Di lui si sapeva poco
aveva un bar poi venduto
problemi a una gamba per qualche vecchia ferita.
Acciacchi normali lo occupavano così.

Quando morì assolutamente solo
se ne accorsero i vicini da una finestra che sbatteva.
Entrarono, i vicini
entrarono, gli estranei.
Lui giaceva riservato
nel lago sfrontato del suo sangue.
Entrarono a scoprire il corpo
educati. Intrusi pieni di pietà.

Lo trovarono riverso sul pavimento
la finestra che sbatteva ancora.
Un malore, una malattia, una pipì notturna.
Era da solo.
Continuava col vento il suo rumoroso movimento
la finestra. Così i vicini andarono a fermarla.

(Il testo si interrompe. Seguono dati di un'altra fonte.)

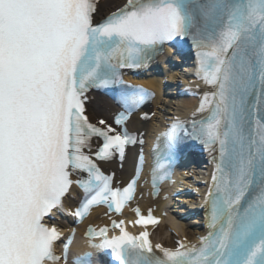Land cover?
Instances as JSON below:
<instances>
[{
	"label": "snow or ice",
	"instance_id": "obj_1",
	"mask_svg": "<svg viewBox=\"0 0 264 264\" xmlns=\"http://www.w3.org/2000/svg\"><path fill=\"white\" fill-rule=\"evenodd\" d=\"M96 10V0H0V264L61 259L53 249L62 233L46 220L64 210L74 185L83 199L70 214L80 219L98 204L120 213L133 198L135 178L113 186L97 161L124 160L138 141L120 126L150 93H121L117 127L90 121L87 93L122 83L121 69L147 65L178 40L191 42L196 75L211 90L190 128L176 121L163 133L153 186L181 154V133L215 153L207 234L175 250L153 246L148 231L131 234L123 220L112 221L119 235L109 237L108 226L86 234L113 264H264V0H127L98 23ZM93 137L102 140L95 152ZM135 212L137 225L159 223L151 209Z\"/></svg>",
	"mask_w": 264,
	"mask_h": 264
},
{
	"label": "bare ground",
	"instance_id": "obj_2",
	"mask_svg": "<svg viewBox=\"0 0 264 264\" xmlns=\"http://www.w3.org/2000/svg\"><path fill=\"white\" fill-rule=\"evenodd\" d=\"M104 3H107V5L112 6V8H108L107 7V11L111 9H114L115 7L119 6V4L121 2H123V0H100ZM101 15L98 14L97 17H100ZM188 70L189 68L186 69V74L187 77L184 78V80L189 83V76H188ZM169 77H171L169 75ZM146 84H148L151 87L155 86V82L153 79L149 78L146 80H143ZM190 84V83H189ZM194 85V84H193ZM158 94L160 93V88H156ZM199 100L198 97L196 96H191V97H183L178 101V109L180 110V113H187L191 108H193V106L197 103V101ZM159 97L155 98L152 101L153 104V109H155V111L160 115L161 111H165L167 113L171 112L172 106L171 104H174L175 101H169L167 102V106H163L162 104L159 103ZM94 108H98L100 109V111L103 113V115L105 117H108L110 115V112L113 111L116 108V105L109 99L105 98V97H99L98 95L92 96L91 95V99L89 101L88 104V111L90 113L91 116L95 115V110ZM154 115V114H153ZM157 115V114H156ZM153 119V118H152ZM139 117V114L134 115L133 119L131 121L132 126L136 127L139 132H142V128H143V133L145 132L144 128L147 130L148 126H149V122L146 120H143ZM148 134V133H147ZM130 153L126 159V163L123 166V169L120 171H117V173L120 175V177L125 178L126 175H128V173L130 172L129 166H130ZM109 166L115 168L114 164H109ZM161 197H159L156 200L153 201H160L161 203H163L161 201ZM202 199V196H199L198 201H200ZM67 201H70V199H66ZM149 200H152L151 198H149L147 195L145 196L144 200L141 202L142 206L144 207V210L146 209L147 205H149ZM151 204V203H150ZM103 211L100 209H95L94 211H92V213L90 214V216L88 217V219L86 221H93L95 218V215H97L98 213H101ZM194 220H189L190 223H192ZM166 223L169 224L173 230L175 231L176 235L179 237L180 235H185L187 238L192 239L193 238V234L194 233H202L203 229L200 228H195L193 230L188 229L187 227H185L184 223L182 222H176L174 220V218L172 216H169L166 219ZM161 223L159 225H157V227L154 229V233L156 235H159V238L166 244L168 245H172V235H167V236H161V233L163 232V230L166 228L167 224Z\"/></svg>",
	"mask_w": 264,
	"mask_h": 264
}]
</instances>
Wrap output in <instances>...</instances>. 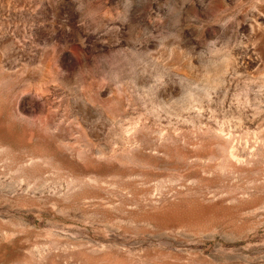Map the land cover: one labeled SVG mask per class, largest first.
<instances>
[{
  "label": "rangeland",
  "instance_id": "rangeland-1",
  "mask_svg": "<svg viewBox=\"0 0 264 264\" xmlns=\"http://www.w3.org/2000/svg\"><path fill=\"white\" fill-rule=\"evenodd\" d=\"M0 264H264V0H0Z\"/></svg>",
  "mask_w": 264,
  "mask_h": 264
}]
</instances>
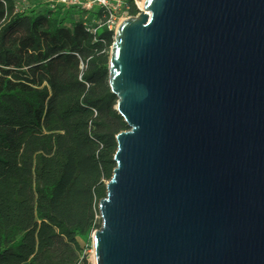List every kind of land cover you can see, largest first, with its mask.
<instances>
[{"label": "water", "instance_id": "water-1", "mask_svg": "<svg viewBox=\"0 0 264 264\" xmlns=\"http://www.w3.org/2000/svg\"><path fill=\"white\" fill-rule=\"evenodd\" d=\"M108 85L130 130L95 264H264V0H146Z\"/></svg>", "mask_w": 264, "mask_h": 264}, {"label": "trees", "instance_id": "trees-1", "mask_svg": "<svg viewBox=\"0 0 264 264\" xmlns=\"http://www.w3.org/2000/svg\"><path fill=\"white\" fill-rule=\"evenodd\" d=\"M40 8L0 0V264H91L93 213L130 130L108 85L115 33L87 31L101 11Z\"/></svg>", "mask_w": 264, "mask_h": 264}, {"label": "built area", "instance_id": "built-area-1", "mask_svg": "<svg viewBox=\"0 0 264 264\" xmlns=\"http://www.w3.org/2000/svg\"><path fill=\"white\" fill-rule=\"evenodd\" d=\"M146 0H51L52 4L63 5L68 9H79L98 17L99 12L103 15L93 18L90 25H86L87 31L96 34L102 28H108L115 32L122 21L138 16L144 12ZM136 9L137 13H134ZM87 19V17H86ZM102 221V218H101ZM86 253V252H85Z\"/></svg>", "mask_w": 264, "mask_h": 264}, {"label": "rangeland", "instance_id": "rangeland-1", "mask_svg": "<svg viewBox=\"0 0 264 264\" xmlns=\"http://www.w3.org/2000/svg\"><path fill=\"white\" fill-rule=\"evenodd\" d=\"M20 5L22 7H27V8H32L33 6H41L40 10H44L46 8V5L52 4L51 0H19ZM75 18L79 19V14L75 13L74 14ZM93 217L95 218V221L97 223L100 222V213H99V204L94 210ZM87 249L89 250L90 256H89V262L93 264L92 258H93V247H92V237L91 241L88 243Z\"/></svg>", "mask_w": 264, "mask_h": 264}, {"label": "bare ground", "instance_id": "bare-ground-1", "mask_svg": "<svg viewBox=\"0 0 264 264\" xmlns=\"http://www.w3.org/2000/svg\"><path fill=\"white\" fill-rule=\"evenodd\" d=\"M92 262H93V264H95V262H94V253H93V258H92Z\"/></svg>", "mask_w": 264, "mask_h": 264}]
</instances>
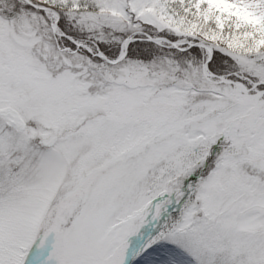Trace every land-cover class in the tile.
Instances as JSON below:
<instances>
[{
    "label": "snow or ice",
    "instance_id": "6c2138e0",
    "mask_svg": "<svg viewBox=\"0 0 264 264\" xmlns=\"http://www.w3.org/2000/svg\"><path fill=\"white\" fill-rule=\"evenodd\" d=\"M0 264H264V0H0Z\"/></svg>",
    "mask_w": 264,
    "mask_h": 264
}]
</instances>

Vennero per lui i poliziotti
l’ambulanza, il magistrato
e nel frattempo estranei seppero
dove era nato, che pareva avesse un figlio
dopo il divorzio mai venuto.

Le sue cose erano lì a porta spalancata, esposte.
Il carabiniere al telefono elencava i suoi fatti
vicino al pianerottolo.

Dalle scale chi passava vedeva la sua cucina
così intima, ora aperta, spalancata,
il pudore della vita personale condivisa.
Ho visto tutto anche io
ma non so chi fosse veramente lui.

Eravamo lì, in una vita estranea
congiunti in una morte. Una.

 

Non una poesia

Questa non è una poesia.
Non ne possiede il ritmo
l’afflato di immenso
il distonico accorato dissenso
la scoperta di come strida
ogni cosa odierna eppure
incautamente si condivida.

Non contiene alcuna verità o principio
e naturalmente neanche una fine.

Men che meno sarà un mezzo
quindi        non       è       giustificata

Non è che fumo di finzione
eppure non è del tutto un gioco.
A volte appare un senso, ma sfuma
dopo poco e non trattiene
è ovvio, l’oggetto da cui si originava.

Infatti questa non è una poesia.
E non è

neanche una pipa.

 

Davvero

Eppure nella casa entra il sole, al mattino
e la notte distesa scorgo dal letto
la luna – quando è piena.

A volte – non so come – questo davvero mi basta.